Is Zookeeper a must for Kafka?

Paaji picture Paaji · May 20, 2014 · Viewed 95.3k times · Source

In Kafka, I would like to use only a single broker, single topic and a single partition having one producer and multiple consumers (each consumer getting its own copy of data from the broker). Given this, I do not want the overhead of using Zookeeper; Can I not just use the broker only? Why is a Zookeeper must?

Answer

John Petrone picture John Petrone · May 23, 2014

Yes, Zookeeper is required for running Kafka. From the Kafka Getting Started documentation:

Step 2: Start the server

Kafka uses zookeeper so you need to first start a zookeeper server if you don't already have one. You can use the convenience script packaged with kafka to get a quick-and-dirty single-node zookeeper instance.

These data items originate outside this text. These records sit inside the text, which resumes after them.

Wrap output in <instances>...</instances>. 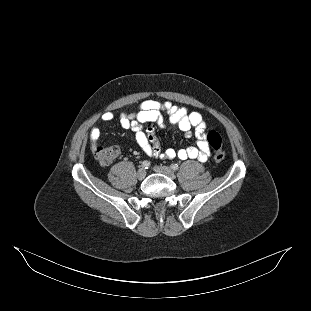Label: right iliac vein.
<instances>
[{
	"label": "right iliac vein",
	"mask_w": 311,
	"mask_h": 311,
	"mask_svg": "<svg viewBox=\"0 0 311 311\" xmlns=\"http://www.w3.org/2000/svg\"><path fill=\"white\" fill-rule=\"evenodd\" d=\"M146 176V171L143 169V168H140L138 171H137V178L139 180H143Z\"/></svg>",
	"instance_id": "1"
}]
</instances>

As to why, well people long ago discovered that you need to have some way to coordinating tasks, state management, configuration, etc across a distributed system. Some projects have built their own mechanisms (think of the configuration server in a MongoDB sharded cluster, or a Master node in an Elasticsearch cluster). Others have chosen to take advantage of Zookeeper as a general purpose distributed process coordination system. So Kafka, Storm, HBase, SolrCloud to just name a few all use Zookeeper to help manage and coordinate.

Kafka is a distributed system and is built to use Zookeeper. The fact that you are not using any of the distributed features of Kafka does not change how it was built. In any event there should not be much overhead from using Zookeeper. A bigger question is why you would use this particular design pattern -- a single broker implementation of Kafka misses out on all of the reliability features of a multi-broker cluster along with it's ability to scale.